* [What the task requires]
Return the entries in full, exactly as written.

* [Stored data]
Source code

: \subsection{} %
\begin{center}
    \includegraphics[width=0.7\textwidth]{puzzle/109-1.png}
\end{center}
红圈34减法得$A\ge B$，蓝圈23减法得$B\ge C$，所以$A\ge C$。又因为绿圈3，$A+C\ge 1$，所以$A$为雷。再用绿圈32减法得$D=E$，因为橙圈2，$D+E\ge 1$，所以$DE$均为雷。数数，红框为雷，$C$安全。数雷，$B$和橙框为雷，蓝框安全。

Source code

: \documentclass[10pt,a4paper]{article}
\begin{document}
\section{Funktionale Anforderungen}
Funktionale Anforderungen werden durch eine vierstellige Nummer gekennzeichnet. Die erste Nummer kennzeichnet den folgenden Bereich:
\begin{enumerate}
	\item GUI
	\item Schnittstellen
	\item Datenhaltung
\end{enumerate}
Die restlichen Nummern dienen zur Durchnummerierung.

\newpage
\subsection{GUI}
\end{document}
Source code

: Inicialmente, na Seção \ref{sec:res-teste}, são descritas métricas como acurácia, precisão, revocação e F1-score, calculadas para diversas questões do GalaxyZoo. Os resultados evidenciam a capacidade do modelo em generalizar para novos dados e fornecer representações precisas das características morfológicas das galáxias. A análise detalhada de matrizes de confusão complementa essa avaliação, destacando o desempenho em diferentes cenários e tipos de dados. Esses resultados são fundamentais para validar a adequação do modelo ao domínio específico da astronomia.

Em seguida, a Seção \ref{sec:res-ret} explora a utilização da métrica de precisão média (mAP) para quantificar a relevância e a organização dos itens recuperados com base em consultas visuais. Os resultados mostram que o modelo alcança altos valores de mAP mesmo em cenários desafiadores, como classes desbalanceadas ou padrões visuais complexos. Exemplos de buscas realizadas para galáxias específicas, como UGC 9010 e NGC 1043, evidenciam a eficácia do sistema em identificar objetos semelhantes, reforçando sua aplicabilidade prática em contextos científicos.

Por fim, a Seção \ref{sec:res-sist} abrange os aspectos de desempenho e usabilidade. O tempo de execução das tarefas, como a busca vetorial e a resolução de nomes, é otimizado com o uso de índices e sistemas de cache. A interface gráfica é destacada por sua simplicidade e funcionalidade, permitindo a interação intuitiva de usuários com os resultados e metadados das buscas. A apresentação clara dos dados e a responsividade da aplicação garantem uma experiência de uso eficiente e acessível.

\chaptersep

* [Solution to the exercise]
Source code

: \subsection{} %
\begin{center}
    \includegraphics[width=0.7\textwidth]{puzzle/109-1.png}
\end{center}
红圈34减法得$A\ge B$，蓝圈23减法得$B\ge C$，所以$A\ge C$。又因为绿圈3，$A+C\ge 1$，所以$A$为雷。再用绿圈32减法得$D=E$，因为橙圈2，$D+E\ge 1$，所以$DE$均为雷。数数，红框为雷，$C$安全。数雷，$B$和橙框为雷，蓝框安全。

Source code

: \documentclass[10pt,a4paper]{article}
\begin{document}
\section{Funktionale Anforderungen}
Funktionale Anforderungen werden durch eine vierstellige Nummer gekennzeichnet. Die erste Nummer kennzeichnet den folgenden Bereich:
\begin{enumerate}
	\item GUI
	\item Schnittstellen
	\item Datenhaltung
\end{enumerate}
Die restlichen Nummern dienen zur Durchnummerierung.

\newpage
\subsection{GUI}
\end{document}
Source code

: Inicialmente, na Seção \ref{sec:res-teste}, são descritas métricas como acurácia, precisão, revocação e F1-score, calculadas para diversas questões do GalaxyZoo. Os resultados evidenciam a capacidade do modelo em generalizar para novos dados e fornecer representações precisas das características morfológicas das galáxias. A análise detalhada de matrizes de confusão complementa essa avaliação, destacando o desempenho em diferentes cenários e tipos de dados. Esses resultados são fundamentais para validar a adequação do modelo ao domínio específico da astronomia.

Em seguida, a Seção \ref{sec:res-ret} explora a utilização da métrica de precisão média (mAP) para quantificar a relevância e a organização dos itens recuperados com base em consultas visuais. Os resultados mostram que o modelo alcança altos valores de mAP mesmo em cenários desafiadores, como classes desbalanceadas ou padrões visuais complexos. Exemplos de buscas realizadas para galáxias específicas, como UGC 9010 e NGC 1043, evidenciam a eficácia do sistema em identificar objetos semelhantes, reforçando sua aplicabilidade prática em contextos científicos.

Por fim, a Seção \ref{sec:res-sist} abrange os aspectos de desempenho e usabilidade. O tempo de execução das tarefas, como a busca vetorial e a resolução de nomes, é otimizado com o uso de índices e sistemas de cache. A interface gráfica é destacada por sua simplicidade e funcionalidade, permitindo a interação intuitiva de usuários com os resultados e metadados das buscas. A apresentação clara dos dados e a responsividade da aplicação garantem uma experiência de uso eficiente e acessível.

\chaptersep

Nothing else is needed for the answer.